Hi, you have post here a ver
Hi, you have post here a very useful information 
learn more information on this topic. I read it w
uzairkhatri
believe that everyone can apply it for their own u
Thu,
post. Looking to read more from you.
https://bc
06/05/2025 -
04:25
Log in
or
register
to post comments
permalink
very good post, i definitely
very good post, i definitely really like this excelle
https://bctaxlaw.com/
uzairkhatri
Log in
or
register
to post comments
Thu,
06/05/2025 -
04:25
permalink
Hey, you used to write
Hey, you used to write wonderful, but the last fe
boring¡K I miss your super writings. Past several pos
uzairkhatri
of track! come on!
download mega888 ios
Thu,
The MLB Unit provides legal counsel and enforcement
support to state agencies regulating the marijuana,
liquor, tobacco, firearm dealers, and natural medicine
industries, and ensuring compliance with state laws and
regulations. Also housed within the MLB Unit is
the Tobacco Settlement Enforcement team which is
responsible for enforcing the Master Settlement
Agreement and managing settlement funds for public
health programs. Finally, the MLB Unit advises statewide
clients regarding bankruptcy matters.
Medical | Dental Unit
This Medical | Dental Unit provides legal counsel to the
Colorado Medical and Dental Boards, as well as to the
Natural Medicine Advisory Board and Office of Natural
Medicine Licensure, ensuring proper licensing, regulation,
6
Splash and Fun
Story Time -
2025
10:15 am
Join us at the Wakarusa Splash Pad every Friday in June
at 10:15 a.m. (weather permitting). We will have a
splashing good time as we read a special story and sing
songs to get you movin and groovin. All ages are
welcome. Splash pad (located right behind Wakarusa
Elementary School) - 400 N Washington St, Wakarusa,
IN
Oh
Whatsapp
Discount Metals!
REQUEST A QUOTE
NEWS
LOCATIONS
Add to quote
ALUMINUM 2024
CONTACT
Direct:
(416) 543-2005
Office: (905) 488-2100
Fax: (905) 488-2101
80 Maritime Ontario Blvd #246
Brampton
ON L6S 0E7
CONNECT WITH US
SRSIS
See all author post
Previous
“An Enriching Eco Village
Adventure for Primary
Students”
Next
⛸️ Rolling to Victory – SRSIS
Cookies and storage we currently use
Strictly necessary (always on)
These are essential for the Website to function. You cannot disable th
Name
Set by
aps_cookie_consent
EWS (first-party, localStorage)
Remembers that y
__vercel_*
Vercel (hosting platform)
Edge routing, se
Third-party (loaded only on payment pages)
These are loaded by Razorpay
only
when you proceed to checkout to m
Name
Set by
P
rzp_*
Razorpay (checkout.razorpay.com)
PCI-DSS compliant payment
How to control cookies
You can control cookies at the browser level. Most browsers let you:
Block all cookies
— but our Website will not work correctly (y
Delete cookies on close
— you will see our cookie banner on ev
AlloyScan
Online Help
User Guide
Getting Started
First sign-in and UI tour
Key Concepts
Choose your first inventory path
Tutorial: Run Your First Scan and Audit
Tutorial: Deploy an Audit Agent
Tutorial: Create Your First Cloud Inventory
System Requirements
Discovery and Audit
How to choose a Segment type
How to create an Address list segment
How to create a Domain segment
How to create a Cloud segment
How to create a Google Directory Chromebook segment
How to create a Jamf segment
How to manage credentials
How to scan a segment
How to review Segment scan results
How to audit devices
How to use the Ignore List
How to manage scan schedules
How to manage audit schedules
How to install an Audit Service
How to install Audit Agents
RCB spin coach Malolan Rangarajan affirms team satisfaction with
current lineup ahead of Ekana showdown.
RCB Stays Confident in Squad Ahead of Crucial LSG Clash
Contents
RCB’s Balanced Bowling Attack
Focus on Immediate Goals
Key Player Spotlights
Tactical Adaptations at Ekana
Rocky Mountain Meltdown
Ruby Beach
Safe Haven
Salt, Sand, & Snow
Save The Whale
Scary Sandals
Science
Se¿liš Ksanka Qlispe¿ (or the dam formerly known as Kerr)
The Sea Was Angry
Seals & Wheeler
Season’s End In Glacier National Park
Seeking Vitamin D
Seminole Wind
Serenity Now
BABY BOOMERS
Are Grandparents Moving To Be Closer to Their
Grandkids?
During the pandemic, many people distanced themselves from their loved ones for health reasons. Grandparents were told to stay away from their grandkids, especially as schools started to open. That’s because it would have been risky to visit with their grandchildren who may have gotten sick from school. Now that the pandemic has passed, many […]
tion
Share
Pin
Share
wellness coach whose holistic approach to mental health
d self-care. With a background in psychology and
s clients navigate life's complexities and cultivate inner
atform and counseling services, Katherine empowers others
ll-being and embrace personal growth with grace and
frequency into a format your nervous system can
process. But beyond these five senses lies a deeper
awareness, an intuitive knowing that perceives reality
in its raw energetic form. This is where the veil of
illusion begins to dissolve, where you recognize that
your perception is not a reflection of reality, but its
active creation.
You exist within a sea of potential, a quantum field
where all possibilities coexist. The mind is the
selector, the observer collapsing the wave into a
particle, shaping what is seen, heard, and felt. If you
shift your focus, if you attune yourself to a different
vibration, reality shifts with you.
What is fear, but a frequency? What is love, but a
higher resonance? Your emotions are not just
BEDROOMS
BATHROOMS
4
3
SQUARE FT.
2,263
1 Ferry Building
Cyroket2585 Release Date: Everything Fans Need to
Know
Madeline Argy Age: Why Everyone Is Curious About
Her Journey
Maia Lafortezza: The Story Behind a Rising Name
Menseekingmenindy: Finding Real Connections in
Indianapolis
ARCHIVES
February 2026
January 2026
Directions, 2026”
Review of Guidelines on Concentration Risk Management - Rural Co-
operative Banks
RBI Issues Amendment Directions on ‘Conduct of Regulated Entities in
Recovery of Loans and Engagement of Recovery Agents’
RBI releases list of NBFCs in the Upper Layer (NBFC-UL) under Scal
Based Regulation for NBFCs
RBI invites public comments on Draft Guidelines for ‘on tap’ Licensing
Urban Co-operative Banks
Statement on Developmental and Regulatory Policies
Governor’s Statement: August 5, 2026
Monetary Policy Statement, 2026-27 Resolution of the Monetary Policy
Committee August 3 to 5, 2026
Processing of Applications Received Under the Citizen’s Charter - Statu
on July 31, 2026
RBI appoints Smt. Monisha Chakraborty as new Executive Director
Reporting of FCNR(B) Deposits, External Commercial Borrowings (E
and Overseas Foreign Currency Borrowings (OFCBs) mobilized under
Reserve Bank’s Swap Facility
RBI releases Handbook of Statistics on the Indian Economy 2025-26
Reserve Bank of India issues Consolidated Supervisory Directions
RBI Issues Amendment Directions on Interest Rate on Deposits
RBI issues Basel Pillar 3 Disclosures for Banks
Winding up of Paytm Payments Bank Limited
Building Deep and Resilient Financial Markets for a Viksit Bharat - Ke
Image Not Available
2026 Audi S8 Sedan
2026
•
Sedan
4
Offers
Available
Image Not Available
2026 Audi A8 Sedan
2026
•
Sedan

### What the exercise asks
Output, from the data above, the lines from the line with "download mega888 ios" to the line with "Natural Medicine Advisory" exactly as they stand, both ends included and nothing else.

### Solution to this exercise
download mega888 ios
Thu,
The MLB Unit provides legal counsel and enforcement
support to state agencies regulating the marijuana,
liquor, tobacco, firearm dealers, and natural medicine
industries, and ensuring compliance with state laws and
regulations. Also housed within the MLB Unit is
the Tobacco Settlement Enforcement team which is
responsible for enforcing the Master Settlement
Agreement and managing settlement funds for public
health programs. Finally, the MLB Unit advises statewide
clients regarding bankruptcy matters.
Medical | Dental Unit
This Medical | Dental Unit provides legal counsel to the
Colorado Medical and Dental Boards, as well as to the
Natural Medicine Advisory Board and Office of Natural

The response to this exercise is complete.